Dataset items:

────────────────────────────────────────

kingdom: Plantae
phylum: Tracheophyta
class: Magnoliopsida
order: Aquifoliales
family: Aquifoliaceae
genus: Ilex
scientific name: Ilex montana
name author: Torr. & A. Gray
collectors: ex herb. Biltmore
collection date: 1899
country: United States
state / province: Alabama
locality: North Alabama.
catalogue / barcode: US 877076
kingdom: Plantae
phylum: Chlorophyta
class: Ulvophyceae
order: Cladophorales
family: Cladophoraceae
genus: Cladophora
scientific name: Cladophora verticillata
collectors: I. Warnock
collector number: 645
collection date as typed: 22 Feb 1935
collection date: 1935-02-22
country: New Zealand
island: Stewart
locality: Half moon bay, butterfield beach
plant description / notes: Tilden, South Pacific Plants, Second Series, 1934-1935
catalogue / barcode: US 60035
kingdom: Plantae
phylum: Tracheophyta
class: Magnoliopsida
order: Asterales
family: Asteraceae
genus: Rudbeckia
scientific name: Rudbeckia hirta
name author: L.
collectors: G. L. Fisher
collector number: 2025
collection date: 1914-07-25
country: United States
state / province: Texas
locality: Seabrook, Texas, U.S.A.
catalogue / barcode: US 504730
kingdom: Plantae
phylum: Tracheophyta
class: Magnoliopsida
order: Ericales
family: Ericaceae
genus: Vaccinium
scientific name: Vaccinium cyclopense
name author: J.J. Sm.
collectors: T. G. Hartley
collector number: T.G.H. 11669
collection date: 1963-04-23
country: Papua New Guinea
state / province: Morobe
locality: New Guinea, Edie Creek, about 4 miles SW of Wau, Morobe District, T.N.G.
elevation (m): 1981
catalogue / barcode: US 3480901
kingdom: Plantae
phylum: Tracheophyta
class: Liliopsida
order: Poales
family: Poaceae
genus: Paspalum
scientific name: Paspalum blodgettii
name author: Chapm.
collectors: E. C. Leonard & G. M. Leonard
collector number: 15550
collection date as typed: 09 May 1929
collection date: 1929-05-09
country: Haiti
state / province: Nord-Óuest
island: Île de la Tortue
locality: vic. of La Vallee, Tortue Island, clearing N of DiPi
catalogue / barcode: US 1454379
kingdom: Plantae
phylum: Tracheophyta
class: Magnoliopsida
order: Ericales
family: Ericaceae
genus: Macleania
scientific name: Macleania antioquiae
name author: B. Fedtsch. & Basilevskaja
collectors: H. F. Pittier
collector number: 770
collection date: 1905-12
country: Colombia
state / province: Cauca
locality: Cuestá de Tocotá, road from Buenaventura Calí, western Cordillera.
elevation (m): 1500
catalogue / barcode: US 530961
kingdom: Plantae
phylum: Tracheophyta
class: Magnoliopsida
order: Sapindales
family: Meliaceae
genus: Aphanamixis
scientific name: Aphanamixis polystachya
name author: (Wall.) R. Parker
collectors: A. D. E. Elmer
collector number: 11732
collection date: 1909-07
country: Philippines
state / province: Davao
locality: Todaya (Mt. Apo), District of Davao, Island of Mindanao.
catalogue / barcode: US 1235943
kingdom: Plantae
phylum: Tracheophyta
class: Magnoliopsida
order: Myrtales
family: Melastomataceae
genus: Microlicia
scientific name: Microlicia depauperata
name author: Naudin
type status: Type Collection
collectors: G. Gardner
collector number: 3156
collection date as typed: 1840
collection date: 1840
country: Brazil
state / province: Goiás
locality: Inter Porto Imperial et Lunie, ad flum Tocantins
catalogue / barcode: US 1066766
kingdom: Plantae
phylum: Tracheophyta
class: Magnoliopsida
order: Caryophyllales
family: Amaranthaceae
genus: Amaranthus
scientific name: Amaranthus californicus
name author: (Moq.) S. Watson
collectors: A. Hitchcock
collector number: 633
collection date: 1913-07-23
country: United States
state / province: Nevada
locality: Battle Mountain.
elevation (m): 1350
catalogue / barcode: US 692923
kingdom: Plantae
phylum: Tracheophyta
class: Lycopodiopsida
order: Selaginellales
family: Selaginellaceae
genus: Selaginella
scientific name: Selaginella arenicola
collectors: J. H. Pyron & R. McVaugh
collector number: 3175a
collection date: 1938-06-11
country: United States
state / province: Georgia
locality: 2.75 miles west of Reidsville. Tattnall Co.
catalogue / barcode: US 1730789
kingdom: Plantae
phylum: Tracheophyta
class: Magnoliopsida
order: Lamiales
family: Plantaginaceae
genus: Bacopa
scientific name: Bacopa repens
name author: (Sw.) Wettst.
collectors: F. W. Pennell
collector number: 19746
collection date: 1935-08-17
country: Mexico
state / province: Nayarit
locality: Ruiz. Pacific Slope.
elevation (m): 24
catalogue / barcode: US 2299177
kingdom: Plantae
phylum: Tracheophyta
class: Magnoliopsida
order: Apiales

────────────────────────────────────────

TASK REQUIREMENTS: Convert all of the material above into a two-column CSV with the header row field,value, giving one row per line of the material. Put each field name and each value in its own quoted field, with any line breaks turned into spaces.

ANSWER TO THIS EXERCISE:
field,value
"kingdom:","Plantae"
"phylum:","Tracheophyta"
"class:","Magnoliopsida"
"order:","Aquifoliales"
"family:","Aquifoliaceae"
"genus:","Ilex"
"scientific name:","Ilex montana"
"name author:","Torr. & A. Gray"
"collectors:","ex herb. Biltmore"
"collection date:","1899"
"country:","United States"
"state / province:","Alabama"
"locality:","North Alabama."
"catalogue / barcode:","US 877076"
"kingdom:","Plantae"
"phylum:","Chlorophyta"
"class:","Ulvophyceae"
"order:","Cladophorales"
"family:","Cladophoraceae"
"genus:","Cladophora"
"scientific name:","Cladophora verticillata"
"collectors:","I. Warnock"
"collector number:","645"
"collection date as typed:","22 Feb 1935"
"collection date:","1935-02-22"
"country:","New Zealand"
"island:","Stewart"
"locality:","Half moon bay, butterfield beach"
"plant description / notes:","Tilden, South Pacific Plants, Second Series, 1934-1935"
"catalogue / barcode:","US 60035"
"kingdom:","Plantae"
"phylum:","Tracheophyta"
"class:","Magnoliopsida"
"order:","Asterales"
"family:","Asteraceae"
"genus:","Rudbeckia"
"scientific name:","Rudbeckia hirta"
"name author:","L."
"collectors:","G. L. Fisher"
"collector number:","2025"
"collection date:","1914-07-25"
"country:","United States"
"state / province:","Texas"
"locality:","Seabrook, Texas, U.S.A."
"catalogue / barcode:","US 504730"
"kingdom:","Plantae"
"phylum:","Tracheophyta"
"class:","Magnoliopsida"
"order:","Ericales"
"family:","Ericaceae"
"genus:","Vaccinium"
"scientific name:","Vaccinium cyclopense"
"name author:","J.J. Sm."
"collectors:","T. G. Hartley"
"collector number:","T.G.H. 11669"
"collection date:","1963-04-23"
"country:","Papua New Guinea"
"state / province:","Morobe"
"locality:","New Guinea, Edie Creek, about 4 miles SW of Wau, Morobe District, T.N.G."
"elevation (m):","1981"
"catalogue / barcode:","US 3480901"
"kingdom:","Plantae"
"phylum:","Tracheophyta"
"class:","Liliopsida"
"order:","Poales"
"family:","Poaceae"
"genus:","Paspalum"
"scientific name:","Paspalum blodgettii"
"name author:","Chapm."
"collectors:","E. C. Leonard & G. M. Leonard"
"collector number:","15550"
"collection date as typed:","09 May 1929"
"collection date:","1929-05-09"
"country:","Haiti"
"state / province:","Nord-Óuest"
"island:","Île de la Tortue"
"locality:","vic. of La Vallee, Tortue Island, clearing N of DiPi"
"catalogue / barcode:","US 1454379"
"kingdom:","Plantae"
"phylum:","Tracheophyta"
"class:","Magnoliopsida"
"order:","Ericales"
"family:","Ericaceae"
"genus:","Macleania"
"scientific name:","Macleania antioquiae"
"name author:","B. Fedtsch. & Basilevskaja"
"collectors:","H. F. Pittier"
"collector number:","770"
"collection date:","1905-12"
"country:","Colombia"
"state / province:","Cauca"
"locality:","Cuestá de Tocotá, road from Buenaventura Calí, western Cordillera."
"elevation (m):","1500"
"catalogue / barcode:","US 530961"
"kingdom:","Plantae"
"phylum:","Tracheophyta"
"class:","Magnoliopsida"
"order:","Sapindales"
"family:","Meliaceae"
"genus:","Aphanamixis"
"scientific name:","Aphanamixis polystachya"
"name author:","(Wall.) R. Parker"
"collectors:","A. D. E. Elmer"
"collector number:","11732"
"collection date:","1909-07"
"country:","Philippines"
"state / province:","Davao"
"locality:","Todaya (Mt. Apo), District of Davao, Island of Mindanao."
"catalogue / barcode:","US 1235943"
"kingdom:","Plantae"
"phylum:","Tracheophyta"
"class:","Magnoliopsida"
"order:","Myrtales"
"family:","Melastomataceae"
"genus:","Microlicia"
"scientific name:","Microlicia depauperata"
"name author:","Naudin"
"type status:","Type Collection"
"collectors:","G. Gardner"
"collector number:","3156"
"collection date as typed:","1840"
"collection date:","1840"
"country:","Brazil"
"state / province:","Goiás"
"locality:","Inter Porto Imperial et Lunie, ad flum Tocantins"
"catalogue / barcode:","US 1066766"
"kingdom:","Plantae"
"phylum:","Tracheophyta"
"class:","Magnoliopsida"
"order:","Caryophyllales"
"family:","Amaranthaceae"
"genus:","Amaranthus"
"scientific name:","Amaranthus californicus"
"name author:","(Moq.) S. Watson"
"collectors:","A. Hitchcock"
"collector number:","633"
"collection date:","1913-07-23"
"country:","United States"
"state / province:","Nevada"
"locality:","Battle Mountain."
"elevation (m):","1350"
"catalogue / barcode:","US 692923"
"kingdom:","Plantae"
"phylum:","Tracheophyta"
"class:","Lycopodiopsida"
"order:","Selaginellales"
"family:","Selaginellaceae"
"genus:","Selaginella"
"scientific name:","Selaginella arenicola"
"collectors:","J. H. Pyron & R. McVaugh"
"collector number:","3175a"
"collection date:","1938-06-11"
"country:","United States"
"state / province:","Georgia"
"locality:","2.75 miles west of Reidsville. Tattnall Co."
"catalogue / barcode:","US 1730789"
"kingdom:","Plantae"
"phylum:","Tracheophyta"
"class:","Magnoliopsida"
"order:","Lamiales"
"family:","Plantaginaceae"
"genus:","Bacopa"
"scientific name:","Bacopa repens"
"name author:","(Sw.) Wettst."
"collectors:","F. W. Pennell"
"collector number:","19746"
"collection date:","1935-08-17"
"country:","Mexico"
"state / province:","Nayarit"
"locality:","Ruiz. Pacific Slope."
"elevation (m):","24"
"catalogue / barcode:","US 2299177"
"kingdom:","Plantae"
"phylum:","Tracheophyta"
"class:","Magnoliopsida"
"order:","Apiales"